Série DAC: ESSENCE trial e a (desnecessária) superioridade da enoxaparina
1988 trouxe para o
cenário das SCAs uma terapia revolucionária: a anticoagulação com heparina não
fracionada (HNF), estudada por Théroux e cols, mostrava-se capaz de reduzir
infarto e angina refratária em paciente com angina instável. Terapia de
eficácia comprovada, porém com os conhecidos inconvenientes inerentes àquela
heparina: interferência por plaquetas ativadas, anticoagulação errática,
necessidade de monitorização sistemática do TTPa e incidência aumentada de
trombocitopenia induzida por heparina. O advento da heparina de baixo peso
molecular (HBPM) e os respectivos trabalhos que demonstraram seus benefícios
levantaram uma indagação interessante: "HBPM é melhor que HNF no contexto
de SCA?"
A resposta para
esta questão veio em 1997 por meio do Essence trial, que estudou 3171 paciente
em 179 centros distribuídos em 10 países. Conduzido de forma randomizada,
duplo-cega e com o emprego do conceito de double-dummy, o estudo comparou HNF e
HBPM em paciente com diagnóstico de AI.
Mas o que seria o
double-dummy? O grupo da HNF receberia uma infusão EV contínua de HNF, enquanto
o grupo HBPM receberia clexane SC de 12/12h. Não seria difícil perceber quem é
de que grupo. A solução foi infusão EV contínua de placebo para o grupo clexane
e placebo SC de 12/12 para o grupo de HNF. O double-dummy seria o emprego do
placebo em ambos os grupos para manter o cegamento adequado do estudo.
Em relação a
sangramentos, não houve diferença estatisticamente significante quando foram
considerados os maiores; quanto aos menores, estes foram significativamente
maiores no grupo do clexane, porém foram contabilizados sangramentos
relacionados à punção do próprio anticoagulante, tornando essa significância
mais amena.
Em relação ao
combinado de morte, infarto, re-infarto e angina, o artigo foi capaz de
detectar redução significativa no grupo HBPM. Houve um RRR de 16% em 14 dias
sustentado aos 30 dias, com um Odds Ratio (OR) de 0,8 (IC 95% 0,68-0,96). Aqui
cabem ressalvas importantes.

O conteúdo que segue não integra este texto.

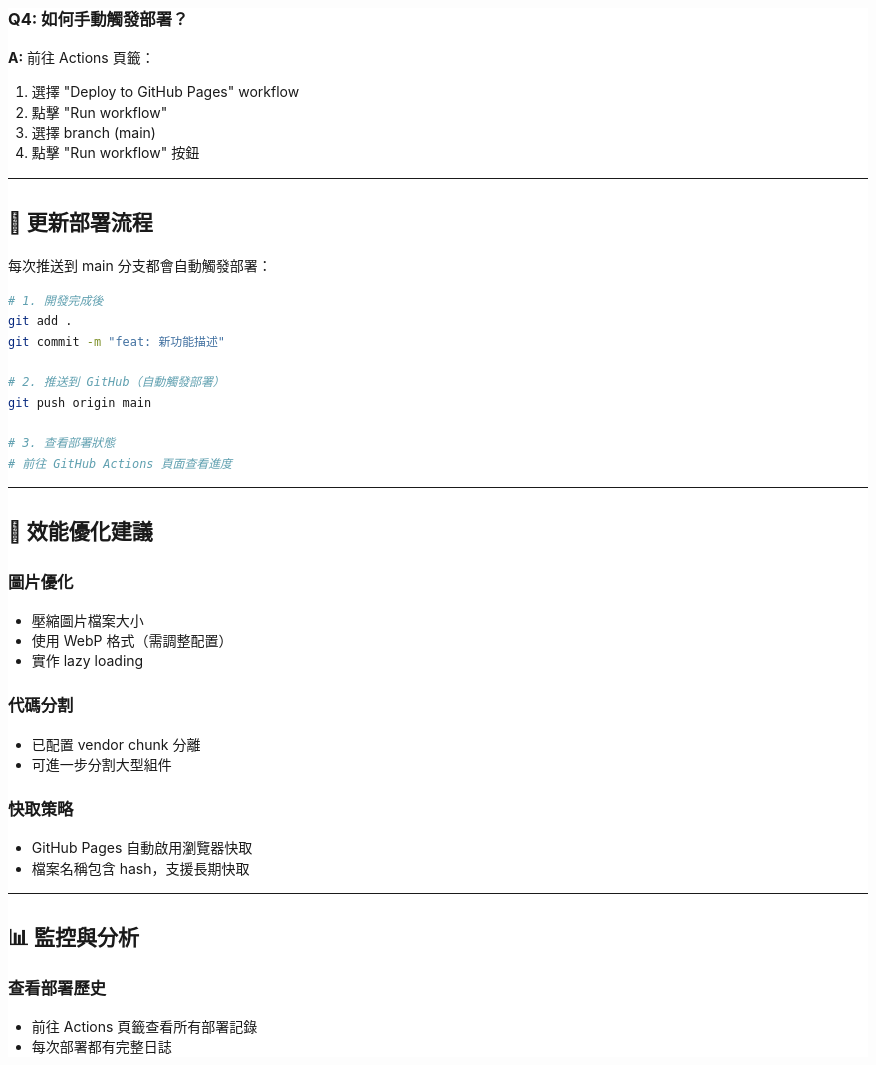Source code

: ### Q4: 如何手動觸發部署？
**A:** 前往 Actions 頁籤：
1. 選擇 "Deploy to GitHub Pages" workflow
2. 點擊 "Run workflow"
3. 選擇 branch (main)
4. 點擊 "Run workflow" 按鈕

---

## 📝 更新部署流程

每次推送到 main 分支都會自動觸發部署：

```bash
# 1. 開發完成後
git add .
git commit -m "feat: 新功能描述"

# 2. 推送到 GitHub（自動觸發部署）
git push origin main

# 3. 查看部署狀態
# 前往 GitHub Actions 頁面查看進度
```

---

## 🎯 效能優化建議

### 圖片優化
- 壓縮圖片檔案大小
- 使用 WebP 格式（需調整配置）
- 實作 lazy loading

### 代碼分割
- 已配置 vendor chunk 分離
- 可進一步分割大型組件

### 快取策略
- GitHub Pages 自動啟用瀏覽器快取
- 檔案名稱包含 hash，支援長期快取

---

## 📊 監控與分析

### 查看部署歷史
- 前往 Actions 頁籤查看所有部署記錄
- 每次部署都有完整日誌
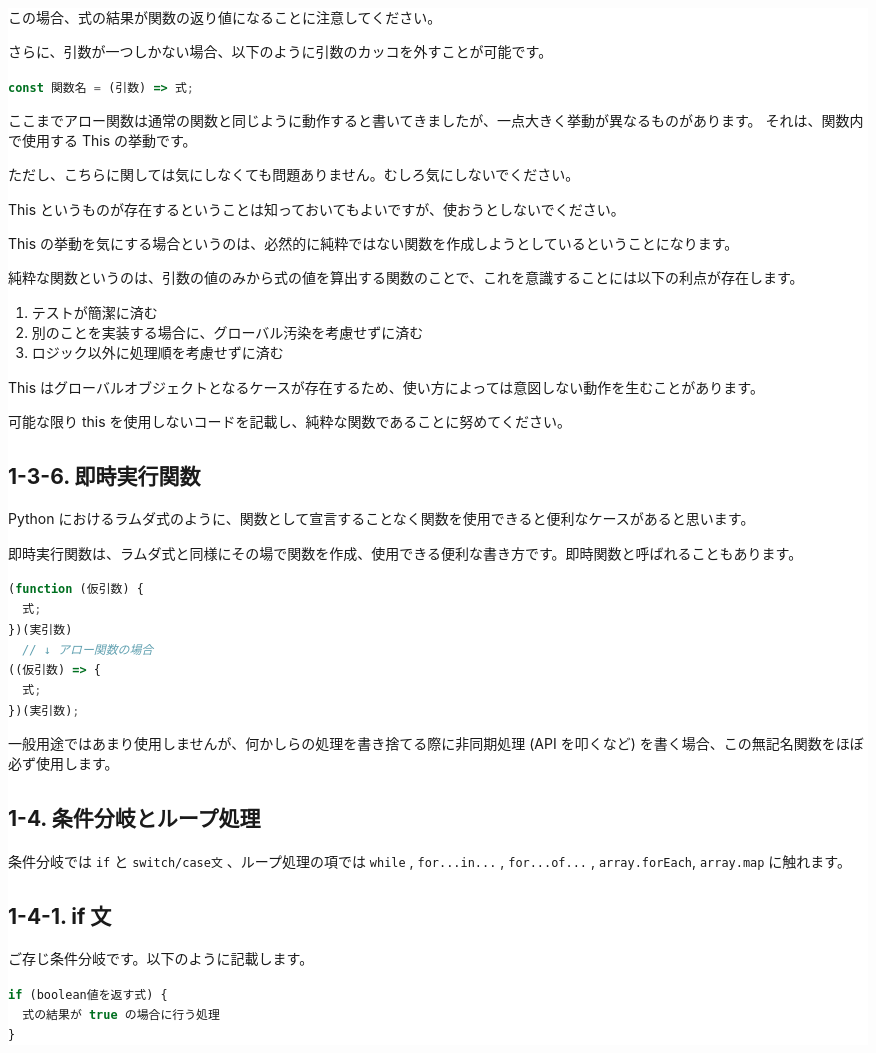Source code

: この場合、式の結果が関数の返り値になることに注意してください。

さらに、引数が一つしかない場合、以下のように引数のカッコを外すことが可能です。

```javascript
const 関数名 = (引数) => 式;
```

ここまでアロー関数は通常の関数と同じように動作すると書いてきましたが、一点大きく挙動が異なるものがあります。
それは、関数内で使用する This の挙動です。

ただし、こちらに関しては気にしなくても問題ありません。むしろ気にしないでください。

This というものが存在するということは知っておいてもよいですが、使おうとしないでください。

This の挙動を気にする場合というのは、必然的に純粋ではない関数を作成しようとしているということになります。

純粋な関数というのは、引数の値のみから式の値を算出する関数のことで、これを意識することには以下の利点が存在します。

1. テストが簡潔に済む
2. 別のことを実装する場合に、グローバル汚染を考慮せずに済む
3. ロジック以外に処理順を考慮せずに済む

This はグローバルオブジェクトとなるケースが存在するため、使い方によっては意図しない動作を生むことがあります。

可能な限り this を使用しないコードを記載し、純粋な関数であることに努めてください。

## 1-3-6. 即時実行関数

Python におけるラムダ式のように、関数として宣言することなく関数を使用できると便利なケースがあると思います。

即時実行関数は、ラムダ式と同様にその場で関数を作成、使用できる便利な書き方です。即時関数と呼ばれることもあります。

```javascript
(function (仮引数) {
  式;
})(実引数)
  // ↓ アロー関数の場合
((仮引数) => {
  式;
})(実引数);
```

一般用途ではあまり使用しませんが、何かしらの処理を書き捨てる際に非同期処理 (API を叩くなど) を書く場合、この無記名関数をほぼ必ず使用します。

## 1-4. 条件分岐とループ処理

条件分岐では `if` と `switch/case文` 、ループ処理の項では `while` , `for...in...` , `for...of...` , `array.forEach`, `array.map` に触れます。

## 1-4-1. if 文

ご存じ条件分岐です。以下のように記載します。

```javascript
if (boolean値を返す式) {
  式の結果が true の場合に行う処理
}
```
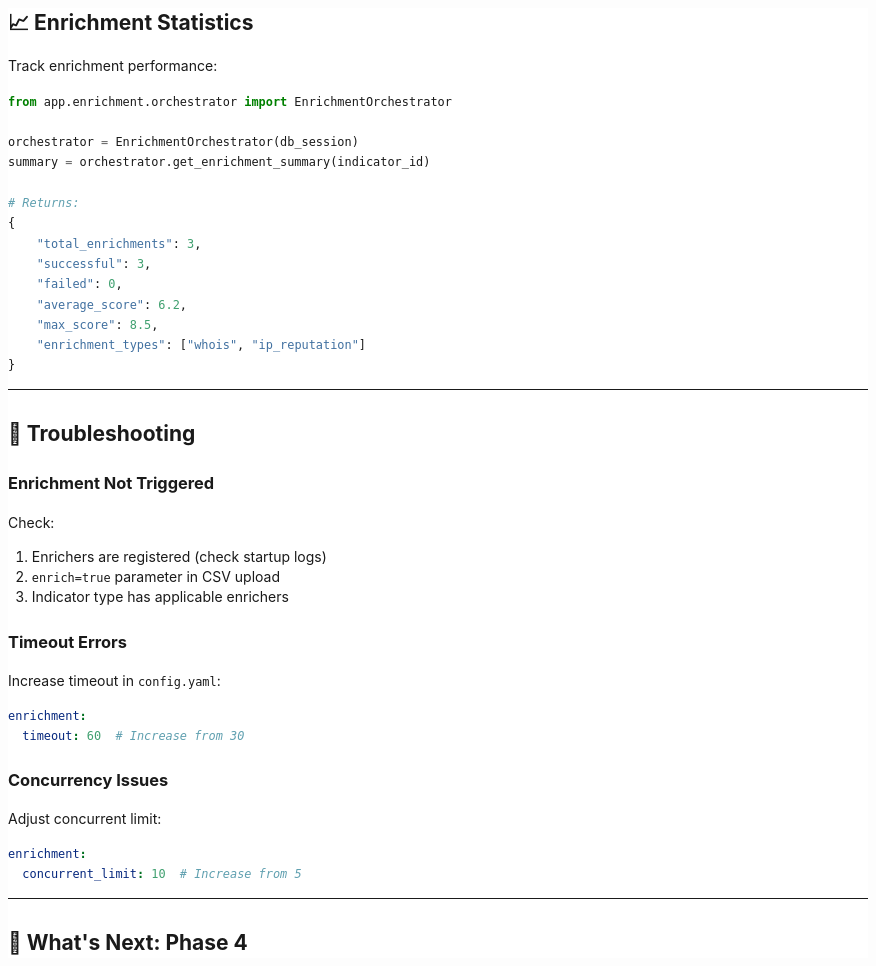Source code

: 
## 📈 Enrichment Statistics

Track enrichment performance:

```python
from app.enrichment.orchestrator import EnrichmentOrchestrator

orchestrator = EnrichmentOrchestrator(db_session)
summary = orchestrator.get_enrichment_summary(indicator_id)

# Returns:
{
    "total_enrichments": 3,
    "successful": 3,
    "failed": 0,
    "average_score": 6.2,
    "max_score": 8.5,
    "enrichment_types": ["whois", "ip_reputation"]
}
```

---

## 🐛 Troubleshooting

### Enrichment Not Triggered

Check:
1. Enrichers are registered (check startup logs)
2. `enrich=true` parameter in CSV upload
3. Indicator type has applicable enrichers

### Timeout Errors

Increase timeout in `config.yaml`:
```yaml
enrichment:
  timeout: 60  # Increase from 30
```

### Concurrency Issues

Adjust concurrent limit:
```yaml
enrichment:
  concurrent_limit: 10  # Increase from 5
```

---

## 🎨 What's Next: Phase 4
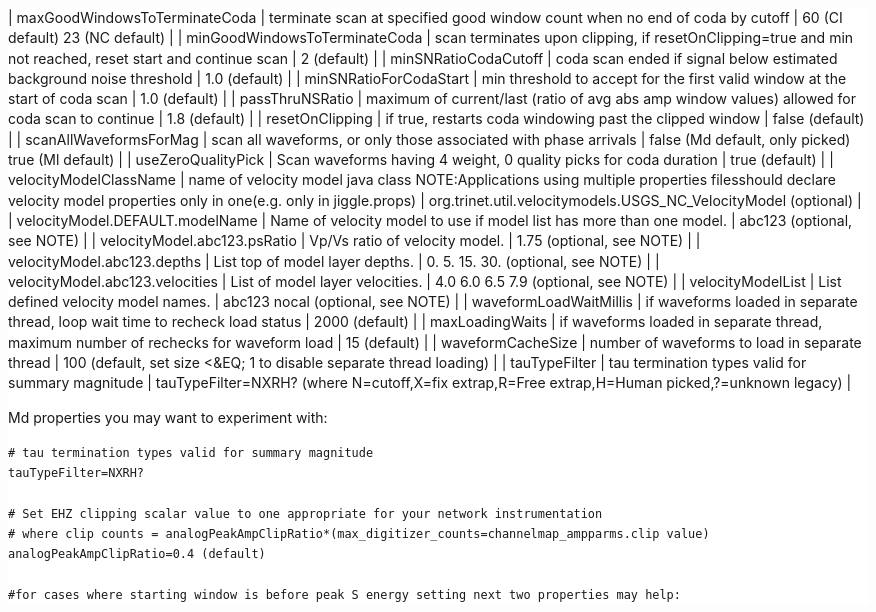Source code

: | maxGoodWindowsToTerminateCoda   | terminate scan at specified good window count when no end of coda by cutoff                                                                                                  | 60 (CI default) 23 (NC default)                                                                 |
| minGoodWindowsToTerminateCoda   | scan terminates upon clipping, if resetOnClipping=true and min not reached, reset start and continue scan                                                                    | 2 (default)                                                                                     |
| minSNRatioCodaCutoff            | coda scan ended if signal below estimated background noise threshold                                                                                                         | 1.0 (default)                                                                                   |
| minSNRatioForCodaStart          | min threshold to accept for the first valid window at the start of coda scan                                                                                                 | 1.0 (default)                                                                                   |
| passThruNSRatio                 | maximum of current/last (ratio of avg abs amp window values) allowed for coda scan to continue                                                                               | 1.8 (default)                                                                                   |
| resetOnClipping                 | if true, restarts coda windowing past the clipped window                                                                                                                     | false (default)                                                                                 |
| scanAllWaveformsForMag          | scan all waveforms, or only those associated with phase arrivals                                                                                                             | false (Md default, only picked) true (Ml default)                                               |
| useZeroQualityPick              | Scan waveforms having 4 weight, 0 quality picks for coda duration                                                                                                            | true (default)                                                                                  |
| velocityModelClassName          | name of velocity model java class NOTE:Applications using multiple properties filesshould declare velocity model properties only in one(e.g. only in jiggle.props) | org.trinet.util.velocitymodels.USGS_NC_VelocityModel (optional)                                 |
| velocityModel.DEFAULT.modelName | Name of velocity model to use if model list has more than one model.                                                                                                         | abc123 (optional, see NOTE)                                                                     |
| velocityModel.abc123.psRatio    | Vp/Vs ratio of velocity model.                                                                                                                                               | 1.75 (optional, see NOTE)                                                                       |
| velocityModel.abc123.depths     | List top of model layer depths.                                                                                                                                              | 0. 5. 15. 30. (optional, see NOTE)                                                              |
| velocityModel.abc123.velocities | List of model layer velocities.                                                                                                                                              | 4.0 6.0 6.5 7.9 (optional, see NOTE)                                                            |
| velocityModelList               | List defined velocity model names.                                                                                                                                           | abc123 nocal (optional, see NOTE)                                                               |
| waveformLoadWaitMillis          | if waveforms loaded in separate thread, loop wait time to recheck load status                                                                                                | 2000 (default)                                                                                  |
| maxLoadingWaits                 | if waveforms loaded in separate thread, maximum number of rechecks for waveform load                                                                                         | 15 (default)                                                                                    |
| waveformCacheSize               | number of waveforms to load in separate thread                                                                                                                               | 100 (default, set size <&EQ; 1 to disable separate thread loading)                              |
| tauTypeFilter                   | tau termination types valid for summary magnitude                                                                                                                            | tauTypeFilter=NXRH? (where N=cutoff,X=fix extrap,R=Free extrap,H=Human picked,?=unknown legacy) |

Md properties you may want to experiment with:

```
# tau termination types valid for summary magnitude
tauTypeFilter=NXRH?

# Set EHZ clipping scalar value to one appropriate for your network instrumentation
# where clip counts = analogPeakAmpClipRatio*(max_digitizer_counts=channelmap_ampparms.clip value)
analogPeakAmpClipRatio=0.4 (default)

#for cases where starting window is before peak S energy setting next two properties may help:
```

Primeiro: o emprego do OR deve ser resguardado
para a análise de estudos retrospectivos (de onde se parte do desfecho em
direção ao fator de risco) e para cálculo empregado em análise de regressão
logística; segundo: conforme a incidência de eventos aumenta, o OR tende a
supervalorizar o valor da terapia, principalmente quando esta incidência vai se
elevando além de 10%. O resultado disto neste trabalho (no qual a incidência do
desfecho primário foi de 19,8% no grupo HNF e 16,6% no grupo HBPM) foi um RR
0,84 sem IC (com RAR 3,2%, o que daria um NNT de 31 - impacto moderado para
desfechos não fatais), e um OR de 0,80 com IC 95% 0,68-0,96, que não pode ser
interpretado como impacto de redução de risco nem considerado para cálculo de
IC de NNT. Um OR de 0,80 não equivale a um RR 0,84. Observações feitas, tal
erro não invalidou a superioridade demonstrada pelo estudo (para a alegria da
comunidade médica).
(leitura adicional sugerida)
Mas analisando
retrospectivamente, superioridade seria mesmo necessária contra uma terapia
difícil de manejar como HNF? Não inferioridade não seria suficiente para o
emprego de uma terapia tão mais cômoda? Pode-se fazer um paralelo com a anticoagulação
crônica de pacientes com FA, cujas vidas (e as dos médicos que os tratam) se
tornaram muito mais fáceis pela não inferioridade dos NOAC. Que bom que houve
uma conclusão favorável à redução de desfechos por parte da HBPM, mas só em não
ser pior seu uso já estaria justificado.